- Rival militias have been fighting for weeks in and around Tripoli's airport
- An alliance of militias claims that it has taken the airport from a rival militia
- Militias are increasingly powerful, outgunning the central government
Control of Tripoli International Airport changed hands Saturday evening, after an alliance of Islamist militias from around Libya seized the reins from a rival group.
Fighting was intense and spread from around the airport to other parts of Tripoli.

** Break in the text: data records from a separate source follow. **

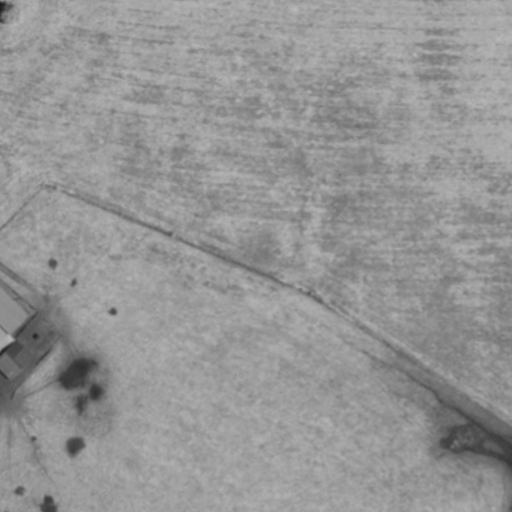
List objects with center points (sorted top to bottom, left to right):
building: (13, 334)
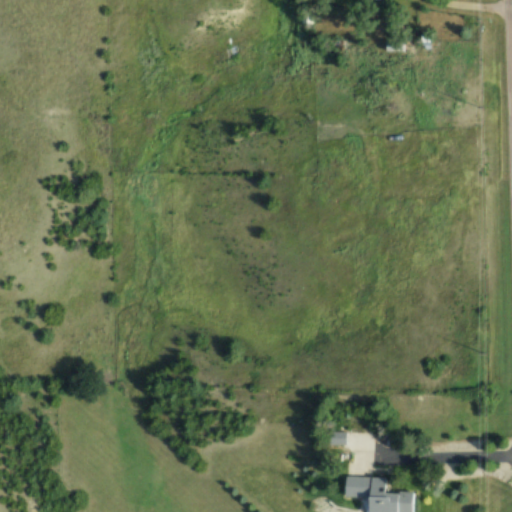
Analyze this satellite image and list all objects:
road: (482, 3)
building: (311, 14)
building: (402, 45)
road: (445, 455)
building: (387, 495)
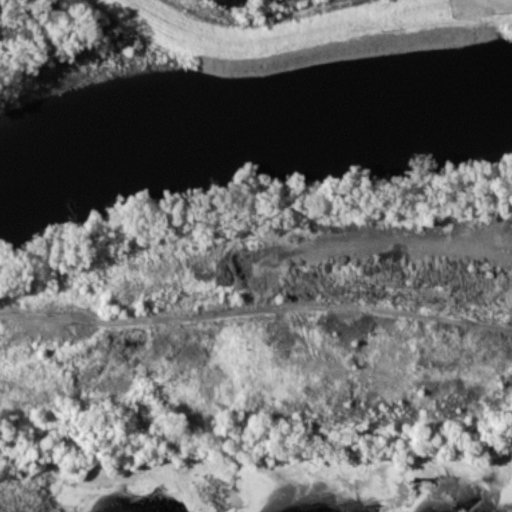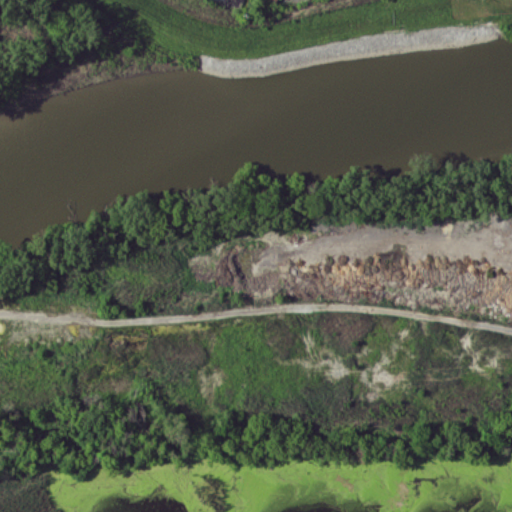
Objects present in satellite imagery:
river: (253, 131)
road: (425, 246)
road: (465, 284)
road: (256, 305)
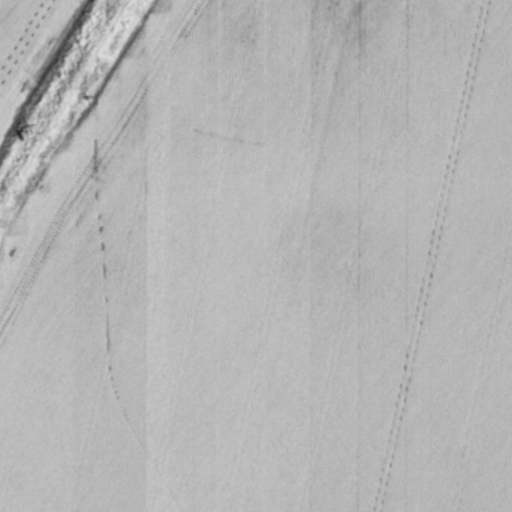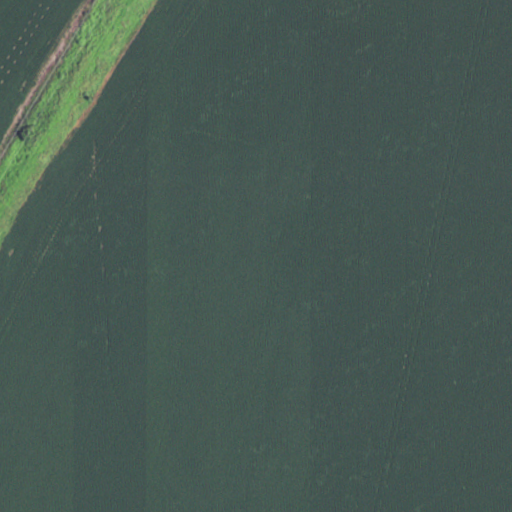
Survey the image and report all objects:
railway: (63, 104)
road: (234, 183)
road: (437, 489)
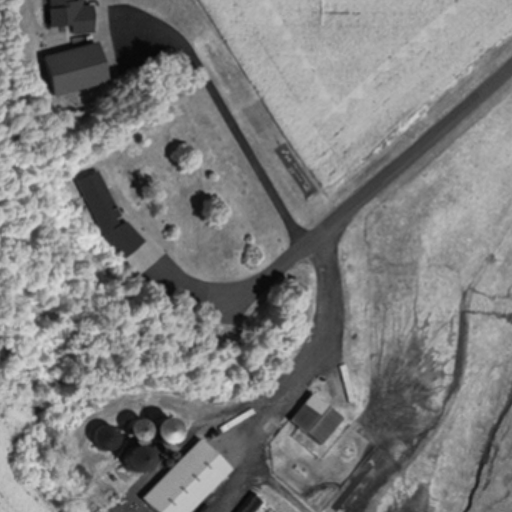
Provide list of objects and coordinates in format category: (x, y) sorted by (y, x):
building: (67, 15)
building: (68, 69)
road: (225, 118)
road: (386, 175)
building: (99, 197)
building: (136, 253)
road: (306, 356)
building: (310, 419)
building: (185, 481)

Unknown fighter jets struck locations used by the alliance -- known as the Libya Dawn forces -- killing at least 12 Misrata militiamen, according to the Libyan state news agency, LANA.
Air traffic has been interrupted since the fighting began, with most international carriers suspending flights in and out of Libya.
The airport had previously been under the control of moderate militias from the western city of Zintan, who took control of it three years ago during the Libyan revolution, which toppled longtime dictator Moammar Gadhafi.
The takeover of the airport followed a more than a monthlong offensive dubbed "Libya Dawn," the alliance said on social media.
Nearly three years after a revolution and NATO military intervention, Libya continues to be beset by instability -- politically, militarily and otherwise. That has included extensive violence, much of it involving increasingly powerful militias that have outgunned the North African nation's central government.
Late last month, the U.S. Embassy in Tripoli, the United Nations and other international organizations and businesses evacuated their staffs due to the unrest.
The airport in Tripoli has long been a focal point of this fighting, as fighters tried to wrest control of it from the Zintan militia.
The head of Libya's U.N. mission, Tarek Mitri, said in July that the stakes were high for all sides.
"As the number of military actors mobilizing and consolidating their presence within the capital continues to grow, there is a mounting sense of a probable imminent and significant escalation in the conflict," Mitri said.